Наверное, Конфуций и сам не смог бы сказать в точности, когда постиг он истину музыкальной настроенности жизни. Но, вероятно, он верил, что истина эта не случайно открылась ему именно в шестьдесят лет – в пору завершения земных трудов человека. И еще он знал, что эта правда привела его обратно в родной дом, как привела она его сердце к неведомому прежде, легкому, естественному и все-таки возвышенному покою…
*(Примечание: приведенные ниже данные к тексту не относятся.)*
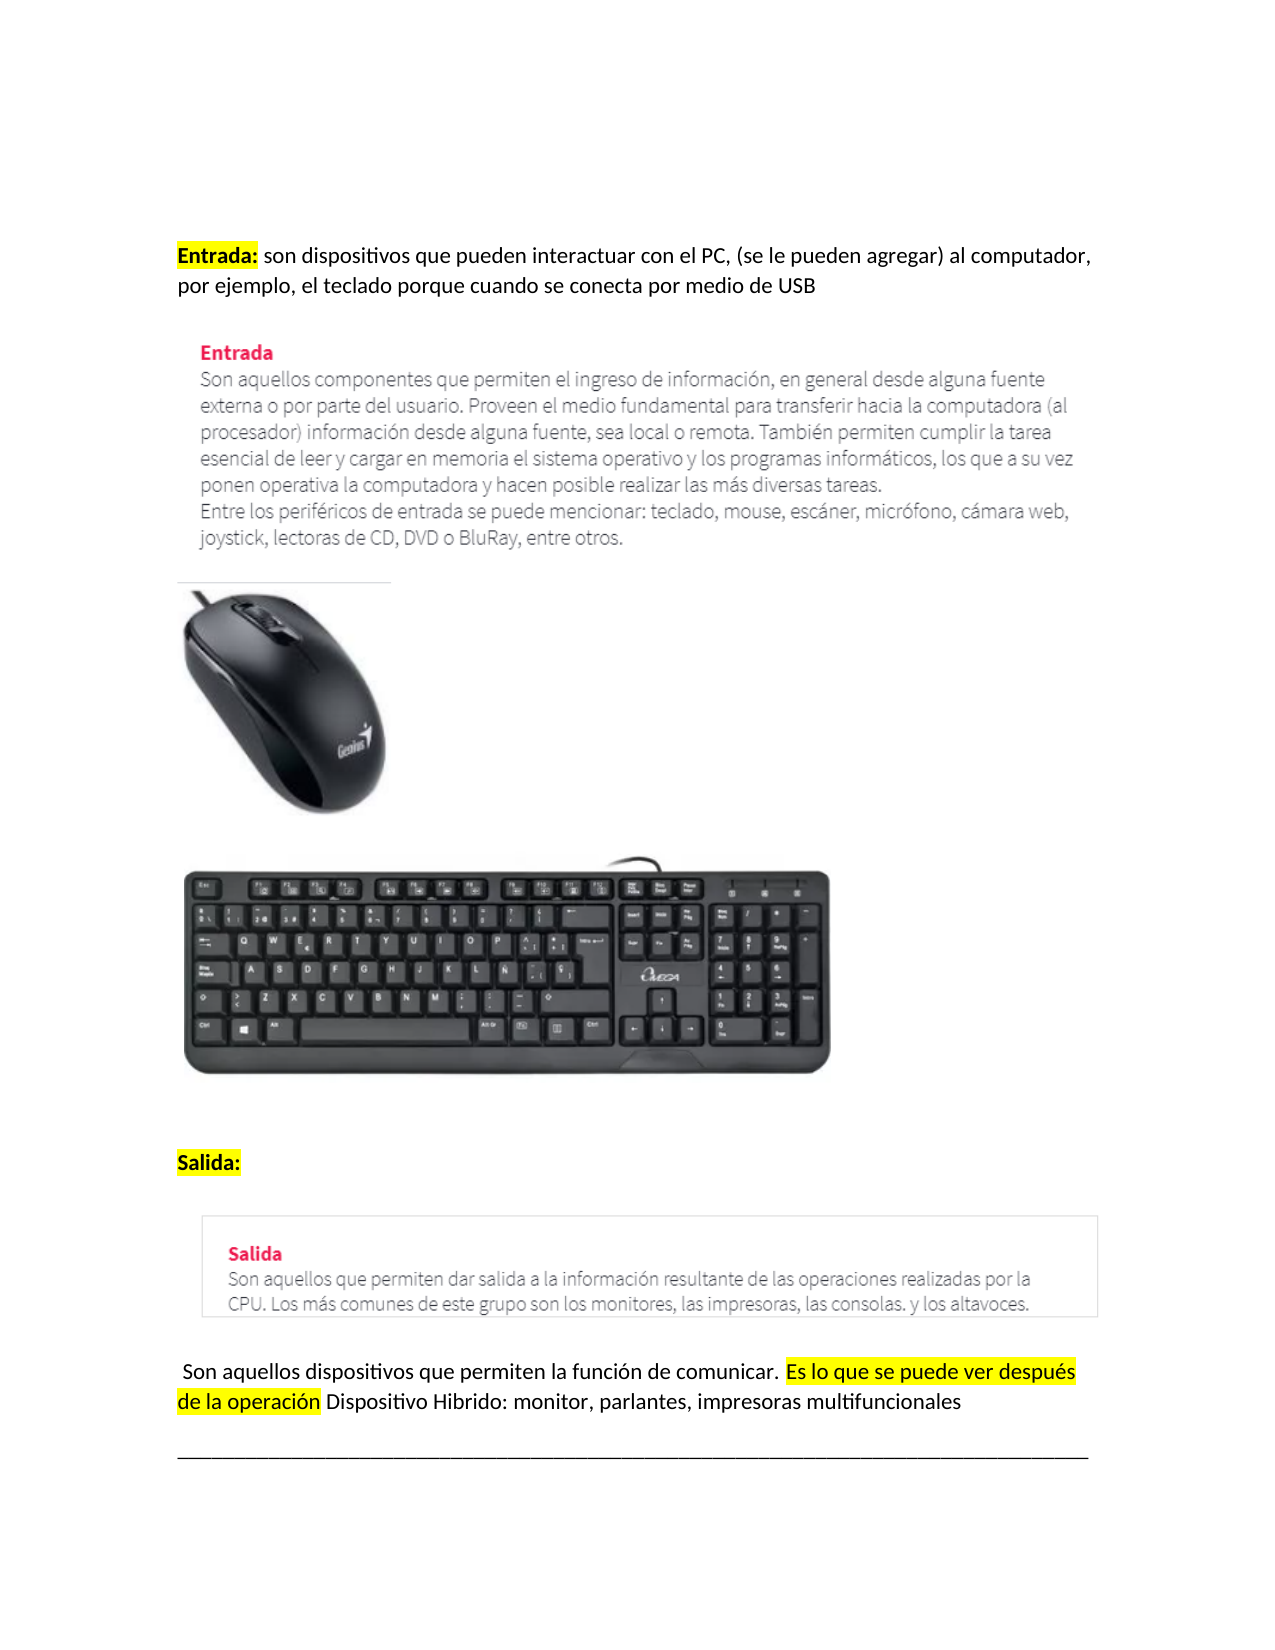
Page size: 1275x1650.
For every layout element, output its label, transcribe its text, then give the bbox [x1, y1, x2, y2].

text ________________________________________________________________________________ [177, 1434, 1098, 1462]
picture [177, 1195, 1114, 1339]
text Salida: [177, 1148, 1098, 1176]
picture [177, 840, 844, 1083]
picture [177, 318, 1098, 564]
text Entrada: son dispositivos que pueden interactuar con el PC, (se le pueden agregar) al computador, por ejemplo, el teclado porque cuando se conecta por medio de USB [177, 241, 1098, 299]
text Son aquellos dispositivos que permiten la función de comunicar. Es lo que se puede ver después de la operación Dispositivo Hibrido: monitor, parlantes, impresoras multifuncionales [177, 1357, 1098, 1415]
picture [177, 582, 392, 822]
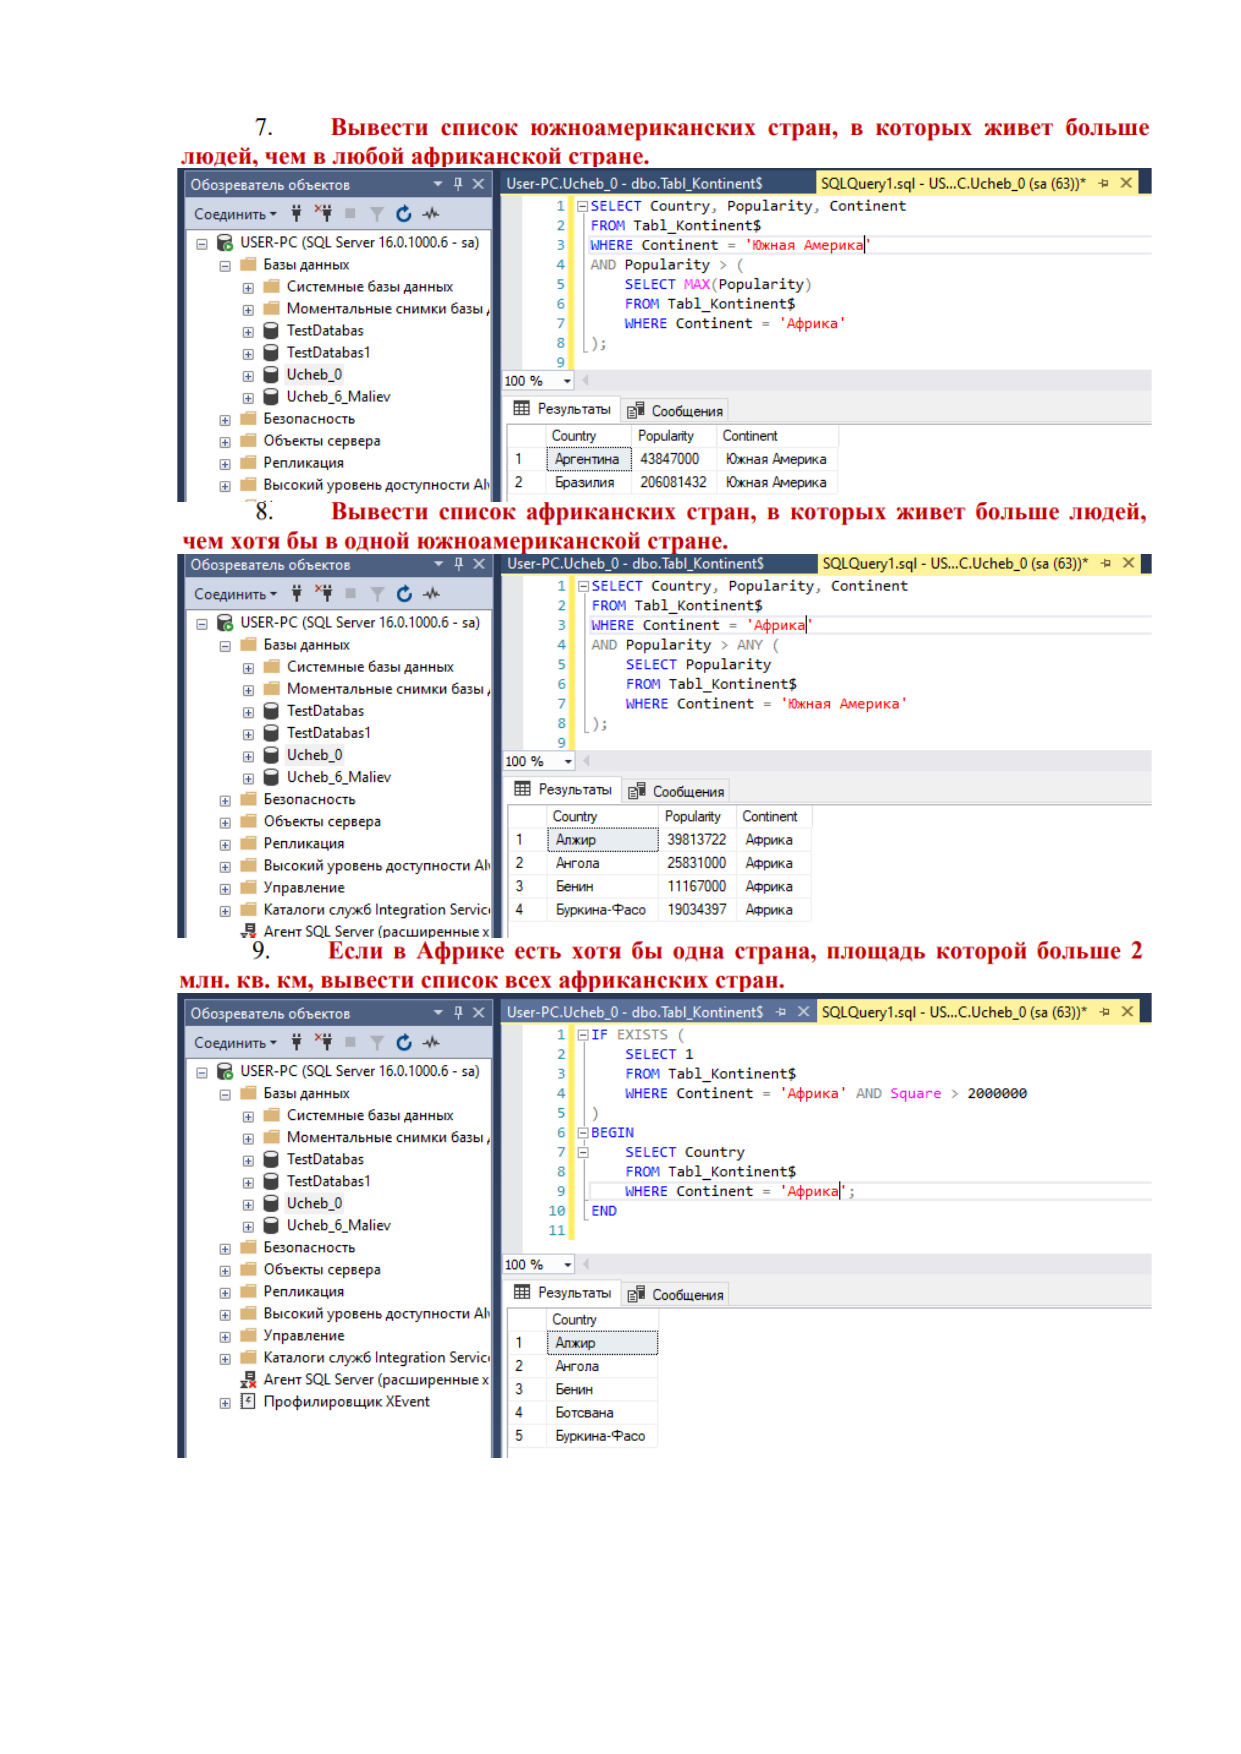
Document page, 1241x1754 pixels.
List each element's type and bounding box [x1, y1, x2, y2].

picture [177, 993, 1152, 1458]
picture [177, 168, 1152, 992]
picture [177, 118, 1152, 167]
Почему легкая правда? Да хотя бы потому, что она освобождала от необходимости что-то выражать, доказывать, объяснять. Она учила видеть жизнь своей собственной тенью, своей собственной оградой, экраном, но также и украшением, узором, орнаментом. Нет ничего более истинного и более глубокого, даже более таинственного для Конфуция, чем прихотливая вязь человеческой культуры, запечатлевшаяся в том самом понятии
Учитель Кун мог быть покоен, ибо свершил свой Путь: он облачился в узорчатый покров культурных форм и так стал своей бессмертной тенью. Он больше не принадлежал себе. Так для чего ему теперь обременять себя житейскими заботами? Его старые верные ученики вели хозяйство и передавали его науку новому поколению. Дело Учителя на глазах становилось традицией, обретало бессмертие сверхличного, символического тела духа. Конечно, с новичками приходилось быть настороже. Большинство из них были привлечены авторитетом Учителя Куна и возможностью легкой карьеры, ведь об учащихся Конфуциевой школы уже ходила добрая слава по всей Срединной стране. «Нынче уж и не встретишь молодого человека, который, проучившись три года, не мечтал бы о чинах и наградах», – ворчал Конфуций, но, как здравомыслящий человек, вовсе не отвергал ни богатства, ни стремления к достатку. Однажды он даже осудил богатого ученика, отказавшегося от жалованья, заметив, что было бы лучше, если бы он поделился своими доходами с друзьями. Он понимал, что нужно не подавлять юношеское честолюбие, а направлять его на достижение великих целей. Он по-прежнему никому не отказывал во встрече при условии, конечно, что все приличия и требования нравственности будут соблюдены. «Если кто-то приходит ко мне умытый и подобающим образом одетый, я обязательно принимаю его», – говорил он ученикам. И добавлял с улыбкой: «Ведь я не обязан брать его в семью, правда?» Впрочем, доброжелательность Конфуция не мешала ему без колебаний отказывать во встрече тем, кого он не считал достойным быть его гостем, и даже не скрывать истинных причин отказа. Известен случай, когда Учитель Кун не захотел принять некоего сановника и велел сказать, что его нет дома, а сам взял в руки цитру и запел нарочито громко, чтобы нежеланный визитер услышал его.